As parcerias entre a indústria e o sector educativo ajudam a colmatar esta lacuna, levando para as salas de aula informação atual sobre ameaças, ferramentas práticas e experiências de aprendizagem aplicadas. A nível global, iniciativas como a Check Point SecureAcademy demonstram como este modelo pode escalar, colaborando com instituições académicas e organizações sem fins lucrativos para apoiar uma educação consistente e prática em cibersegurança.

Estas parcerias não substituem o ensino académico, reforçam-no com relevância. Ao alinhar a aprendizagem fundamental com desafios reais de segurança, garantem que os alunos terminam a sua formação com preparação prática, e não apenas conhecimento teórico.

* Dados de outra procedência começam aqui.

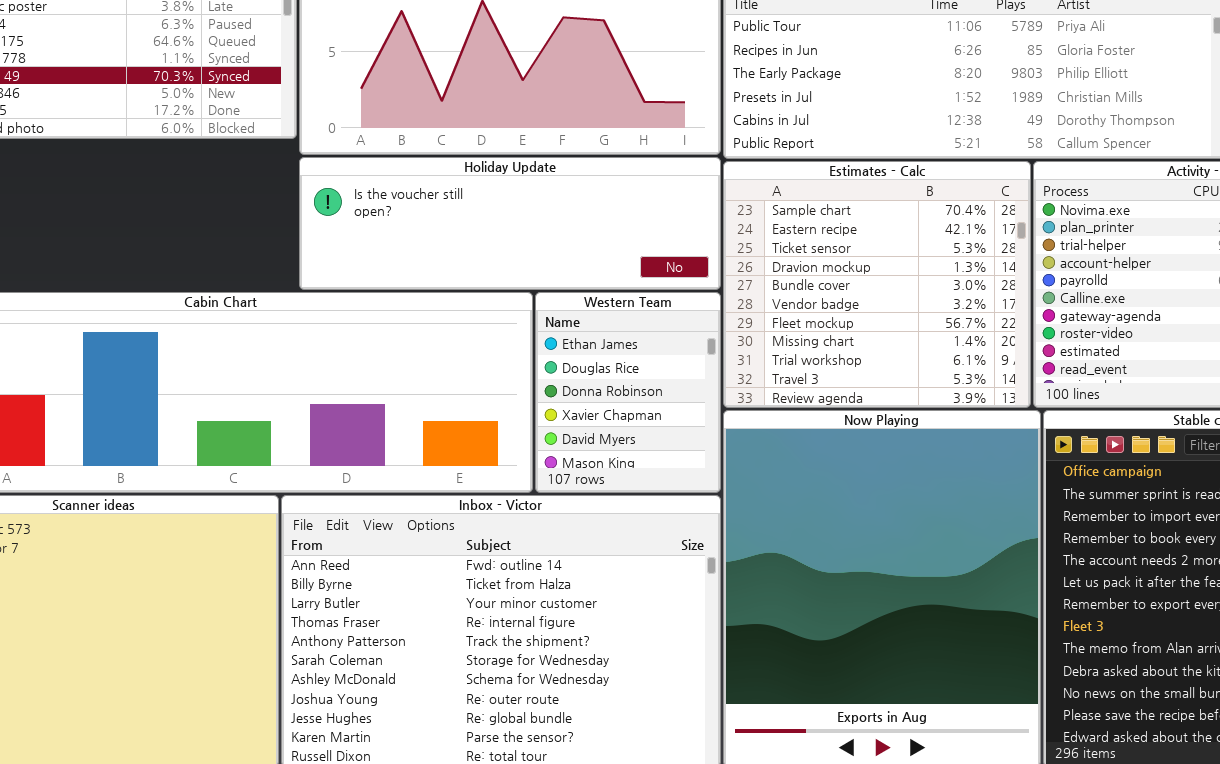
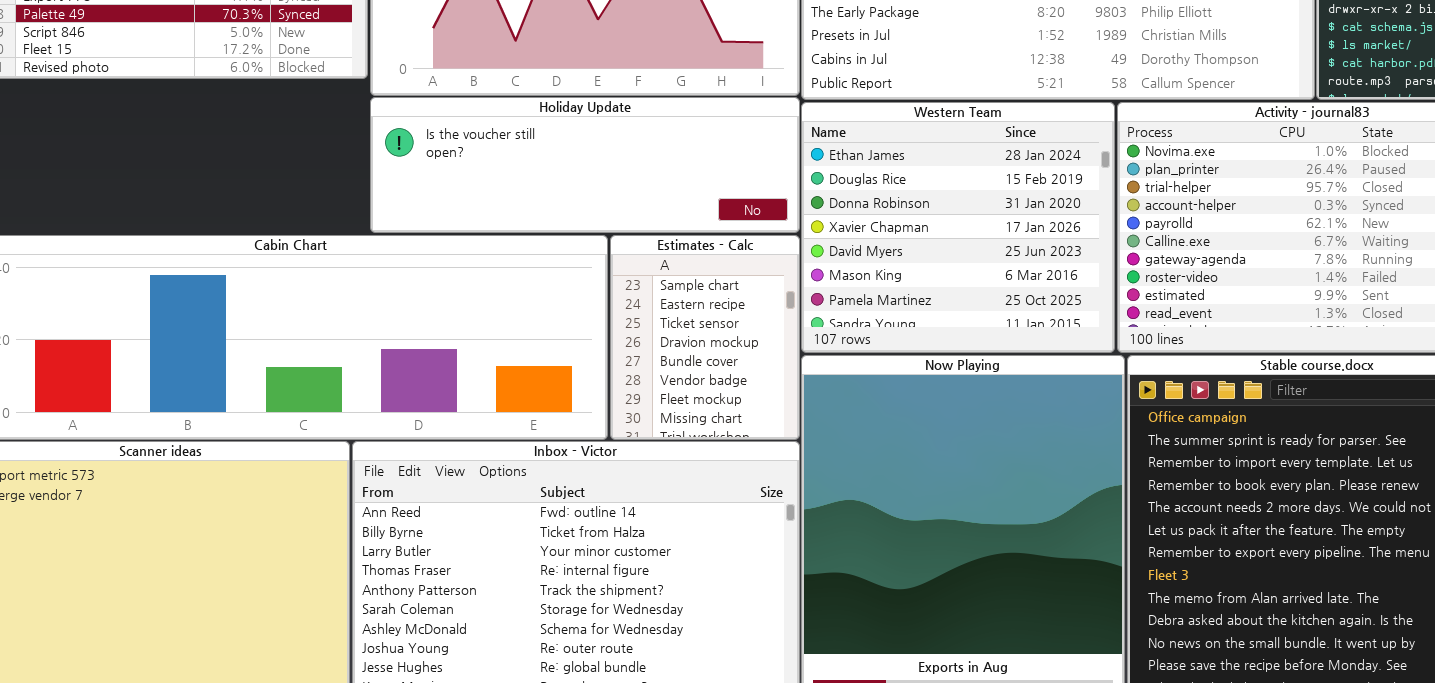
Estimates - Calc: [723,161,1031,408] -> [610,235,800,440], moved, resized
Western Team: [535,292,721,493] -> [801,102,1115,353], moved, resized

A educação em cibersegurança é também uma questão económica. A confiança digital sustenta a inovação, o crescimento e a competitividade, e essa confiança depende de pessoas que saibam proteger sistemas e dados. À medida que a inteligência artificial se torna parte integrante da forma como as organizações constroem, operam e protegem serviços digitais, essa confiança dependerá cada vez mais da compreensão tanto do potencial como dos riscos da IA.

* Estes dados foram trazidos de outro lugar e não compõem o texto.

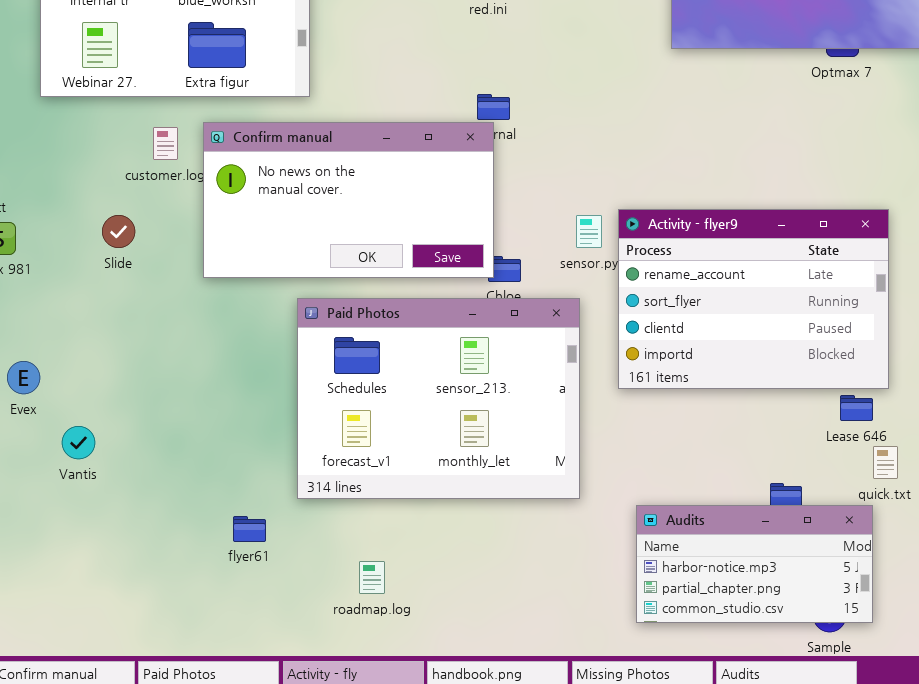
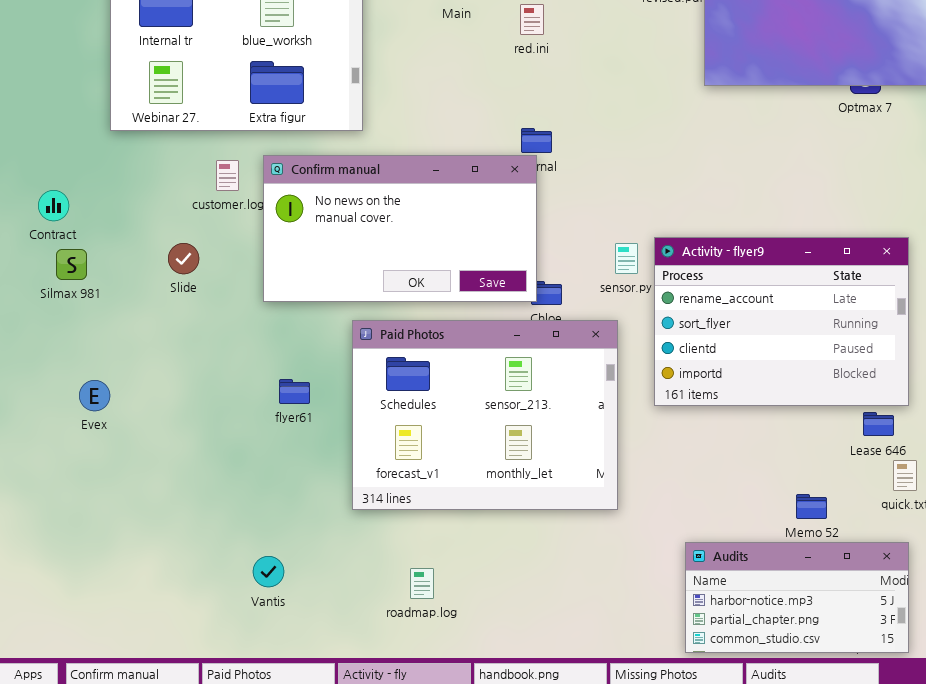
Vantis: [62,426,95,459] -> [253,556,284,587], moved
Audits: [636,505,873,623] -> [685,542,909,653], moved
flyer61: [233,516,266,542] -> [279,379,310,404], moved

Para os jovens, a exposição precoce à cibersegurança abre portas a percursos profissionais relevantes e a uma maior mobilidade económica. Fornece competências práticas e transversais, aplicáveis em múltiplos sectores e funções, desde IT e engenharia à saúde, educação ou sector público. Hoje, esta aprendizagem deve também incluir a compreensão da inteligência artificial, como é utilizada para defender contra ameaças cibernéticas, como pode ser explorada por atacantes e porque o julgamento humano continua a ser essencial quando trabalhamos lado a lado com sistemas inteligentes.

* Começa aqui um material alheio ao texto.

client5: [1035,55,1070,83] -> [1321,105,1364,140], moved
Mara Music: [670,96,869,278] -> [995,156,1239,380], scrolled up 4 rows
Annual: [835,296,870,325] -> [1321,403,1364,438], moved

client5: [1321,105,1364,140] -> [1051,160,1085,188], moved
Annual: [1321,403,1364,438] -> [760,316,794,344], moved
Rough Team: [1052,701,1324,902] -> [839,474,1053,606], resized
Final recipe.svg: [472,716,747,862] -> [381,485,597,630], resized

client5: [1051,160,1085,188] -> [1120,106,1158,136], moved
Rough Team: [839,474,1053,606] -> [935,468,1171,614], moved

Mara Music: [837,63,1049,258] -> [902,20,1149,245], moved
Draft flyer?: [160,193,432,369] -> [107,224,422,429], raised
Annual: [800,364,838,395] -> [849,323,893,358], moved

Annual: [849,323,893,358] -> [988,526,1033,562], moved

Mesmo para quem não segue uma carreira em cibersegurança, a literacia em segurança digital melhora a capacidade de atuar de forma segura e responsável em ambientes digitais. À medida que ferramentas baseadas em IA passam a fazer parte do quotidiano, nas escolas e nos locais de trabalho, os jovens que compreendem conceitos como proteção de dados, enviesamento algorítmico ou identidade digital estarão mais bem preparados para navegar num mundo cada vez mais automatizado.

O Dia Internacional da Educação deste ano destaca o papel dos jovens na construção do futuro da aprendizagem. Esta mensagem é particularmente relevante no contexto da cibersegurança.

Os jovens não são apenas utilizadores futuros de tecnologia. São futuros criadores, operadores e defensores de sistemas digitais. Prepará los para navegar e proteger esses sistemas deixou de ser opcional. É uma responsabilidade partilhada entre educadores, líderes da indústria e decisores políticos.

A educação em cibersegurança deve ser encarada como uma competência fundamental, introduzida cedo e reforçada de forma contínua. Para isso, é necessária uma maior articulação entre sectores e a capacidade de investir antes que as crises nos obriguem a agir.

As ameaças ao nosso mundo digital estão a tornar se mais complexas, mais frequentes e mais disruptivas. Enfrentá las exige mais do que tecnologia. Exige pessoas preparadas para pensar criticamente sobre segurança desde o início.

Construir preparação cibernética cedo reduz riscos no futuro. Reforça instituições, apoia a resiliência económica e capacita a próxima geração para participar de forma segura e confiante no mundo digital.

Se queremos sistemas seguros amanhã, temos de começar hoje com alunos preparados para a cibersegurança.